Now, there are SO MANY things to be excited about with this book. First, an aside to Leslie: I forgot to tell you that over the 4th of July weekend when I was in Connecticut with family, I was talking books with my cousin Jennifer who is a manager or an assistant manager at a Barnes & Noble somewhere in Connecticut. I told her about Crime Rib and she said, "I know that book - I just shelved it yesterday!"
Okay, next, go here and take advantage of the "look inside" feature. (Not that I want you to buy the book at Amazon - I would rather you find a local independent bookseller and support them. In fact, buy seven copies from your local independent bookseller. Just because.) So anyway, scroll down to the cast of characters. I'll wait.

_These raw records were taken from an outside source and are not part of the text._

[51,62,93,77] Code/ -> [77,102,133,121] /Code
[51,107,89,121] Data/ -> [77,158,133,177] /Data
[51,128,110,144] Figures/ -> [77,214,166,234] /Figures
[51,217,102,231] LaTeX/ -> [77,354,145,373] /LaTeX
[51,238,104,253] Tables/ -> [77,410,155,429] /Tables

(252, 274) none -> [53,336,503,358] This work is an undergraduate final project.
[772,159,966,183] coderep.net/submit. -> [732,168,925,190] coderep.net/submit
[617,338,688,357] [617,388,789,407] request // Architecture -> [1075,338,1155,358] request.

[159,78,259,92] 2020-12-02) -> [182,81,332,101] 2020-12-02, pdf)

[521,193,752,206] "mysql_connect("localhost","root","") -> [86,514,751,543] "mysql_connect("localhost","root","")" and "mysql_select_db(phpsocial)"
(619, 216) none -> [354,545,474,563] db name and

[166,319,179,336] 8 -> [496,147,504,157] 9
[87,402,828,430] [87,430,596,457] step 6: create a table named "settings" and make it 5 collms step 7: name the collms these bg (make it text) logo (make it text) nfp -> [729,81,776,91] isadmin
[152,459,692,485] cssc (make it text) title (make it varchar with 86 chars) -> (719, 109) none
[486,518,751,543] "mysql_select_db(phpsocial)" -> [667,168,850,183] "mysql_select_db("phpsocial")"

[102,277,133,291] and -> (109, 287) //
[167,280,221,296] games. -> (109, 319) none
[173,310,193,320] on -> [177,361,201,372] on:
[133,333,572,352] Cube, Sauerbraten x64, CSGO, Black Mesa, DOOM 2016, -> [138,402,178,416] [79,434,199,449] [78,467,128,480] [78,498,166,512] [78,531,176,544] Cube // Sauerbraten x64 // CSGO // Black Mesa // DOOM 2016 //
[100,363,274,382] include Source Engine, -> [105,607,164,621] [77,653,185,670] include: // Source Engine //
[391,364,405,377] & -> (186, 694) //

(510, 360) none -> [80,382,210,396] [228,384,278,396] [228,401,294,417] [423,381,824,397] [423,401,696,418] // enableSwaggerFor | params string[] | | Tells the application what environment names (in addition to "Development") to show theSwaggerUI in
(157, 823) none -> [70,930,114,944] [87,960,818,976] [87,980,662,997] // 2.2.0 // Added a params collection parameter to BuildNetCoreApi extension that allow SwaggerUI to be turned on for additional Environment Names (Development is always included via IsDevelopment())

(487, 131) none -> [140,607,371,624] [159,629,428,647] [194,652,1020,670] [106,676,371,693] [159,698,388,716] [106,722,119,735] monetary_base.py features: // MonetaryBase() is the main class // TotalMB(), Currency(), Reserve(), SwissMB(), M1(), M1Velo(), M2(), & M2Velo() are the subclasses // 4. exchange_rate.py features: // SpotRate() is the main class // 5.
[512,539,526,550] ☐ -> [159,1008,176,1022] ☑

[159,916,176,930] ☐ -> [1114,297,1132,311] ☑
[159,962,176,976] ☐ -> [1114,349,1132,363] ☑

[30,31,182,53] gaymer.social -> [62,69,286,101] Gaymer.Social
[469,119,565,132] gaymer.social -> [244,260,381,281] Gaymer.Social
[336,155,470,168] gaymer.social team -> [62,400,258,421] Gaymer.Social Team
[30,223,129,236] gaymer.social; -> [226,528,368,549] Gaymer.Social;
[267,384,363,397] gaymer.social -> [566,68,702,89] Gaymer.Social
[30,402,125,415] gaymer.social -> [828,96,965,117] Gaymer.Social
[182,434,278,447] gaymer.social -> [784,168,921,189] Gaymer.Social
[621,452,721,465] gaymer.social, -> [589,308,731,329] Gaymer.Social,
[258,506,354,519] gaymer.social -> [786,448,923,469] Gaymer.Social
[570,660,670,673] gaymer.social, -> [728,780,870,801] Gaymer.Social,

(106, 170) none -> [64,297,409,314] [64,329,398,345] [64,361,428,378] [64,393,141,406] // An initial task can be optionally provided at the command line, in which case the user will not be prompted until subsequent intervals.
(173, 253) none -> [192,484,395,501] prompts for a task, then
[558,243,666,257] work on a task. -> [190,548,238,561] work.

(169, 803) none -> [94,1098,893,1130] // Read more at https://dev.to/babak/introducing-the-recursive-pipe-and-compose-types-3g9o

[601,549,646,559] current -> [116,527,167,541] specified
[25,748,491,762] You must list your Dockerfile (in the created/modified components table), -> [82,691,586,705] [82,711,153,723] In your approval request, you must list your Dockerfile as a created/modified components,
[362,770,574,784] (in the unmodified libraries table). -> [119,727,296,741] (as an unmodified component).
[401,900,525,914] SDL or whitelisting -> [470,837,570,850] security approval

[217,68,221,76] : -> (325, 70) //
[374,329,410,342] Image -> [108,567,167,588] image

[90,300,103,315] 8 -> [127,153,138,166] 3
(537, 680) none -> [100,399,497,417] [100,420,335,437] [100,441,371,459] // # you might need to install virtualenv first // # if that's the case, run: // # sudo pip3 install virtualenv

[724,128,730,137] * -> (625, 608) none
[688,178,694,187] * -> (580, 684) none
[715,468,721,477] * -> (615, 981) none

Who did you see? I'll give you a hint, in case you were too lazy to hit that one hotlink and do the work yourself. IT'S ME! Leslie named the character after me. HAHAHAHAHAHAHA! She is awesome. And I am famous.
So next click on THIS link and read the article in The Missoulian. Seriously. Do it.
HAHAHAHAHA! Famous again.
Now, follow YET ANOTHER link to Leslie's blog, and click on the link SHE has in that post. Not to spoil the surprise or anything, BUT I'M SO FAMOUS!
Rock and roll.
When I read Crime Rib this summer there was one spot in the book where Christine is described as wearing dorky black glasses and I thought, "Hey! I've got dorky black glasses." Refer back to my selfie with minion from the other day. Then in another spot Christine was wearing purple glasses and I thought, "HEY! I've got purple glasses!" Refer to selfie below.
It's crazy being famous. I can't wait until the third book comes out next year. I would say it is tragic that I have to wait that long, but in reality it just means I get to have my 15 minutes of fame all over again. Awe. Some.
Speaking of minions, if you're my friend on Facebook you've already seen my new minion.
That's my girl. Minion goggles. Or doggles, as the case may be.